* **Listed entries**
_ _ _ _

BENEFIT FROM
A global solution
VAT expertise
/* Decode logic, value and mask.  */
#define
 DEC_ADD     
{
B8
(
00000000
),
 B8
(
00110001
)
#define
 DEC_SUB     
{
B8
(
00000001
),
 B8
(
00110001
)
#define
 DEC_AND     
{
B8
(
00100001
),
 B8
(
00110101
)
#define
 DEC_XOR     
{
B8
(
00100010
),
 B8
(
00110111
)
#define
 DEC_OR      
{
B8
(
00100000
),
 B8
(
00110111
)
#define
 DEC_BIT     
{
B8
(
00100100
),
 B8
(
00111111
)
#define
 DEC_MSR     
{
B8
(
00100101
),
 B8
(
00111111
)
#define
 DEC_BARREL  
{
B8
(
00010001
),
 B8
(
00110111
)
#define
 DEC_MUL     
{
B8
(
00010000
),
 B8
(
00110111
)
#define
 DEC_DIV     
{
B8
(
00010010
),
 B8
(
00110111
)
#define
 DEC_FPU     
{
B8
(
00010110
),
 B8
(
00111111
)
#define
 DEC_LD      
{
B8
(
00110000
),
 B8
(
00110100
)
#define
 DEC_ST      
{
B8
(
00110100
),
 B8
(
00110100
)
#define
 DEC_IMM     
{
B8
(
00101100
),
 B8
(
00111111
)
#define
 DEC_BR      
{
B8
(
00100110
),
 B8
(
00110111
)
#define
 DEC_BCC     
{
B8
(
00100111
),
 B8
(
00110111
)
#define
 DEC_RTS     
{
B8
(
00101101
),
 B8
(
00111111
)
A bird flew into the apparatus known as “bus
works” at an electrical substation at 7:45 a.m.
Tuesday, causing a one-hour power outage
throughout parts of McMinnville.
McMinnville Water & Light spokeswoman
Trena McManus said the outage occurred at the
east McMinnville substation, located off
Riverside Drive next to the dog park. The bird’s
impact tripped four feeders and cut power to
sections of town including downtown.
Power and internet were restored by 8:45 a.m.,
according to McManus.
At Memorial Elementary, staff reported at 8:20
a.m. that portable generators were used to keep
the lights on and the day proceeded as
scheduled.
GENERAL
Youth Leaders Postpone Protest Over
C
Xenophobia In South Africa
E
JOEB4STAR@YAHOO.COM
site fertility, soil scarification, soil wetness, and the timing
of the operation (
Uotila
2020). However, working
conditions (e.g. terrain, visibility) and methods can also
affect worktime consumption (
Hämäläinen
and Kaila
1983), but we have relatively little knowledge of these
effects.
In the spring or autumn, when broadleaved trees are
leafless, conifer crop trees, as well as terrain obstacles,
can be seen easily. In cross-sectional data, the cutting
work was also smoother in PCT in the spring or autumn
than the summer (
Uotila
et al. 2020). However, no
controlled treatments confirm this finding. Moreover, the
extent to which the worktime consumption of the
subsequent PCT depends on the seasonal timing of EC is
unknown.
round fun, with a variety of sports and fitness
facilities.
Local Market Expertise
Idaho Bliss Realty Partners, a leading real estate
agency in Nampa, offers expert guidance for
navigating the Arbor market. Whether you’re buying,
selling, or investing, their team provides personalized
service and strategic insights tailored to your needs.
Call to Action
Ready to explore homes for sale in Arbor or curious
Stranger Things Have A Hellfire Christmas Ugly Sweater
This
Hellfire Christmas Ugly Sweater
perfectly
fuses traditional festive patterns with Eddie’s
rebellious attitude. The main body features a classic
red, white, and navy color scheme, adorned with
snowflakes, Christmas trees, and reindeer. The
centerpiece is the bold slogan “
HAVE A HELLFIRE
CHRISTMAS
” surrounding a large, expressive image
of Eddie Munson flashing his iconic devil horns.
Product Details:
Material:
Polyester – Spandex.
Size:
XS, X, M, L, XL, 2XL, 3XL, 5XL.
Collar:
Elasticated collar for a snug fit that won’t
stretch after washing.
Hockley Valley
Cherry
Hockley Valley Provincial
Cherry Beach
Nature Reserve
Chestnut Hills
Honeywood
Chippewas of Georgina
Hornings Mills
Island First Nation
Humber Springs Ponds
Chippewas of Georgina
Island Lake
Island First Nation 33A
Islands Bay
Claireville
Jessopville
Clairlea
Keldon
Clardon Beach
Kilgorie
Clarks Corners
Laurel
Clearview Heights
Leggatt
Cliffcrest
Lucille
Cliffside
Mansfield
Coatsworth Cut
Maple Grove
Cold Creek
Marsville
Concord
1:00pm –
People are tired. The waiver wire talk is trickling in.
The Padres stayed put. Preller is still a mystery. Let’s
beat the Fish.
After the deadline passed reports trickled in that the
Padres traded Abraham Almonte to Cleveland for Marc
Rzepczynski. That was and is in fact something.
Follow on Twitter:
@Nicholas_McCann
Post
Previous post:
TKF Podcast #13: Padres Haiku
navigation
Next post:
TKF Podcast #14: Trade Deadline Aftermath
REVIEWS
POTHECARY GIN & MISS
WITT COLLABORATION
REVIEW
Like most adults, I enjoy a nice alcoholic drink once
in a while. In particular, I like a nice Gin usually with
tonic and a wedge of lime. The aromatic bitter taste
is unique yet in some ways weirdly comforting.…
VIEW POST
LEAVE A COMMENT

_ _ _ _

* **Work to be completed**
Everything above from the line containing "subsequent PCT depends" through the line containing "People are tired." must be copied exactly. Nothing outside that range belongs in the answer.

* **Written solution**
subsequent PCT depends on the seasonal timing of EC is
unknown.
round fun, with a variety of sports and fitness
facilities.
Local Market Expertise
Idaho Bliss Realty Partners, a leading real estate
agency in Nampa, offers expert guidance for
navigating the Arbor market. Whether you’re buying,
selling, or investing, their team provides personalized
service and strategic insights tailored to your needs.
Call to Action
Ready to explore homes for sale in Arbor or curious
Stranger Things Have A Hellfire Christmas Ugly Sweater
This
Hellfire Christmas Ugly Sweater
perfectly
fuses traditional festive patterns with Eddie’s
rebellious attitude. The main body features a classic
red, white, and navy color scheme, adorned with
snowflakes, Christmas trees, and reindeer. The
centerpiece is the bold slogan “
HAVE A HELLFIRE
CHRISTMAS
” surrounding a large, expressive image
of Eddie Munson flashing his iconic devil horns.
Product Details:
Material:
Polyester – Spandex.
Size:
XS, X, M, L, XL, 2XL, 3XL, 5XL.
Collar:
Elasticated collar for a snug fit that won’t
stretch after washing.
Hockley Valley
Cherry
Hockley Valley Provincial
Cherry Beach
Nature Reserve
Chestnut Hills
Honeywood
Chippewas of Georgina
Hornings Mills
Island First Nation
Humber Springs Ponds
Chippewas of Georgina
Island Lake
Island First Nation 33A
Islands Bay
Claireville
Jessopville
Clairlea
Keldon
Clardon Beach
Kilgorie
Clarks Corners
Laurel
Clearview Heights
Leggatt
Cliffcrest
Lucille
Cliffside
Mansfield
Coatsworth Cut
Maple Grove
Cold Creek
Marsville
Concord
1:00pm –
People are tired. The waiver wire talk is trickling in.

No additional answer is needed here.